**** Document text

Commissioner David Stern made the NBA the world’s most popular sports league by running it with a stereotypically Jewish collection of traits: humor, cutthroat deal-making, and focus on the bottom line

by
Bethlehem Shoals
March 01, 2011
David Stern with prospects at last summer's NBA Draft.(Al Bello/Getty Images)
David Stern with prospects at last summer's NBA Draft.(Al Bello/Getty Images)

At the height of NBA All-Star Game festivities last month, commissioner David Stern took the podium in front of a roomful of reporters. The weekend is supposed to be one big party, but with most national basketball reporters assembled in one city, the commissioner likes to make himself available for a round or two of questioning. Ideally, it’s a chance to remind the media of how swimmingly the league’s annual showcase is going. But this year, with labor unrest on everyone’s mind, the tone was anything but celebratory.

********

* Requirement 1
Answer the following questions about the article on David Stern:
(a) Which three traits does the headline attribute to Stern's way of running the NBA?
(b) According to the photo caption, at what event was Stern pictured with prospects?
(c) What was on everyone's mind this year, making the tone of Stern's press session anything but celebratory?

**** Given records

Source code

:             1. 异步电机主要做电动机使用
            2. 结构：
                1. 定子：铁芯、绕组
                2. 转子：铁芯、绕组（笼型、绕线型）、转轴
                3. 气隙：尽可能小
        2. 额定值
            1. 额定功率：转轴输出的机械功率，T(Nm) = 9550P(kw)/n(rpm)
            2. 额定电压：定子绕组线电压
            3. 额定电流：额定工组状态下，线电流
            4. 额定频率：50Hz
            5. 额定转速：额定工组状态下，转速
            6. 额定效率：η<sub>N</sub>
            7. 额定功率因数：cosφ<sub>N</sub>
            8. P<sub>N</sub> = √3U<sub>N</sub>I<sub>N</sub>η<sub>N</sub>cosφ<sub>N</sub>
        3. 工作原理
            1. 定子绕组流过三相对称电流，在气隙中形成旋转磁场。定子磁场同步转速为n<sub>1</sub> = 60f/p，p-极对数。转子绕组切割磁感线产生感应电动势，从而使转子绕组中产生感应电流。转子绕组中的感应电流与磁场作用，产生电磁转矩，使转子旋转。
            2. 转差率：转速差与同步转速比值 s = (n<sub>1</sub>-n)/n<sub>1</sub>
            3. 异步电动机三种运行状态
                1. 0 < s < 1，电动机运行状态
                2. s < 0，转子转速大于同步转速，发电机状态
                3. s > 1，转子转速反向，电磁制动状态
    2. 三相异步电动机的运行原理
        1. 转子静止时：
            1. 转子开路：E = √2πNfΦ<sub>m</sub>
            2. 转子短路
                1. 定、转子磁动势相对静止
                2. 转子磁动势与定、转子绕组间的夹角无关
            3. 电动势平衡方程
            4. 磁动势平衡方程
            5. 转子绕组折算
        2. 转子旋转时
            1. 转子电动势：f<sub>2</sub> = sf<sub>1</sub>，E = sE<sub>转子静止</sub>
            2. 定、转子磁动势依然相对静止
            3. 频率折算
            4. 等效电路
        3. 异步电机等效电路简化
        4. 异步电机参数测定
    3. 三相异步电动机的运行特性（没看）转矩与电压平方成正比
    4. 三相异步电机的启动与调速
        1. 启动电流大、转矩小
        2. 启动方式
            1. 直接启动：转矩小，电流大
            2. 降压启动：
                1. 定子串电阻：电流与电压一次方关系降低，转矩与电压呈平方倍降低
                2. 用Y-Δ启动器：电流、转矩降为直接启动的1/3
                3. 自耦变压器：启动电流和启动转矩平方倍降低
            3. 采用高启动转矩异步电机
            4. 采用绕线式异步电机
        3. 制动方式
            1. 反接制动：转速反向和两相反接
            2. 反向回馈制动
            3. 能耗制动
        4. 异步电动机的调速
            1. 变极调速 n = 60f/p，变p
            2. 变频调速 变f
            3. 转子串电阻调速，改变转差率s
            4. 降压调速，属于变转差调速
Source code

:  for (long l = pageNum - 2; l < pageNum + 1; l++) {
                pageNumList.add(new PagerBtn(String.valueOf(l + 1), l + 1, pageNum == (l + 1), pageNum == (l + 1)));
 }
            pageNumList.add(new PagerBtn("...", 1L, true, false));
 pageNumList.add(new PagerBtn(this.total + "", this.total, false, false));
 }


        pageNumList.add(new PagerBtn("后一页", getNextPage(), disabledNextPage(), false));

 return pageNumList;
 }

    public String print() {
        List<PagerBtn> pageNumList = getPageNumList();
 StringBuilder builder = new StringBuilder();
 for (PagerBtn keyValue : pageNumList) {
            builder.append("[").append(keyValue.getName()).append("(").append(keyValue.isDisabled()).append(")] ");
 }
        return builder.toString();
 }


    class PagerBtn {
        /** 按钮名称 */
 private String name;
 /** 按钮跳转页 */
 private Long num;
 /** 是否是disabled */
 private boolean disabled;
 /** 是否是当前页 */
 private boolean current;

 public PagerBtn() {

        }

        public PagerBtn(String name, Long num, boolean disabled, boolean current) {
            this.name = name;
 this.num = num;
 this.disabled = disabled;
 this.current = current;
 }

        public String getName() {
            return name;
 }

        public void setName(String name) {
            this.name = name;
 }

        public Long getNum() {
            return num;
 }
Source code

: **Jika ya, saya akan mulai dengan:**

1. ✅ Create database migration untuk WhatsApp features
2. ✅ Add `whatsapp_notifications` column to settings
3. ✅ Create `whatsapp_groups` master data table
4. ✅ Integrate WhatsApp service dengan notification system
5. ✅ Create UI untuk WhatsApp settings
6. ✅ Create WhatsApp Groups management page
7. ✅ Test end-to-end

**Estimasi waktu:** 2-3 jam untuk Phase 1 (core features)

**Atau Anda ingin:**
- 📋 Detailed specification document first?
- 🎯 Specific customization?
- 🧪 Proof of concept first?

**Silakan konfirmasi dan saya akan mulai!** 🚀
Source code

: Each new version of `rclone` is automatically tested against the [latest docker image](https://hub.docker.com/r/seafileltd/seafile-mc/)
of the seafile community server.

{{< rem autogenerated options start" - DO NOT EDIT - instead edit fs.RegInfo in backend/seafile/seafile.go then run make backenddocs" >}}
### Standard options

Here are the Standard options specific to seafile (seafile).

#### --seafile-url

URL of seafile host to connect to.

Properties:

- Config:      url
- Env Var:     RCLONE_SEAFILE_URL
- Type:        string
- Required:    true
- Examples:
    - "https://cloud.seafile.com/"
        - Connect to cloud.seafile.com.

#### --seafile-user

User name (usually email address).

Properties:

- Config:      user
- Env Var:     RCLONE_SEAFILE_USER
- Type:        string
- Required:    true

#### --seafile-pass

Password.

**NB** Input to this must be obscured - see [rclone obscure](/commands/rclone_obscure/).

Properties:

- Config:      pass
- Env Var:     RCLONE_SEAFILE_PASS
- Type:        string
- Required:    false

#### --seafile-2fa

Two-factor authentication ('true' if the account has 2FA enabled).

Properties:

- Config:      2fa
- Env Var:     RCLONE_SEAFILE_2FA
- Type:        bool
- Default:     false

********

* Requirement 2
Rewrite as a numbered list the lines of the listing that begin at the line containing "akan mulai dengan:**" and end with the line containing "1 (core features)", including both of those lines and omitting any blank lines.

* Answer area 1
(a) Humor, cutthroat deal-making, and focus on the bottom line.
(b) Last summer's NBA Draft.
(c) Labor unrest.

* Answer area 2
1. : **Jika ya, saya akan mulai dengan:**
2. 1. ✅ Create database migration untuk WhatsApp features
3. 2. ✅ Add `whatsapp_notifications` column to settings
4. 3. ✅ Create `whatsapp_groups` master data table
5. 4. ✅ Integrate WhatsApp service dengan notification system
6. 5. ✅ Create UI untuk WhatsApp settings
7. 6. ✅ Create WhatsApp Groups management page
8. 7. ✅ Test end-to-end
9. **Estimasi waktu:** 2-3 jam untuk Phase 1 (core features)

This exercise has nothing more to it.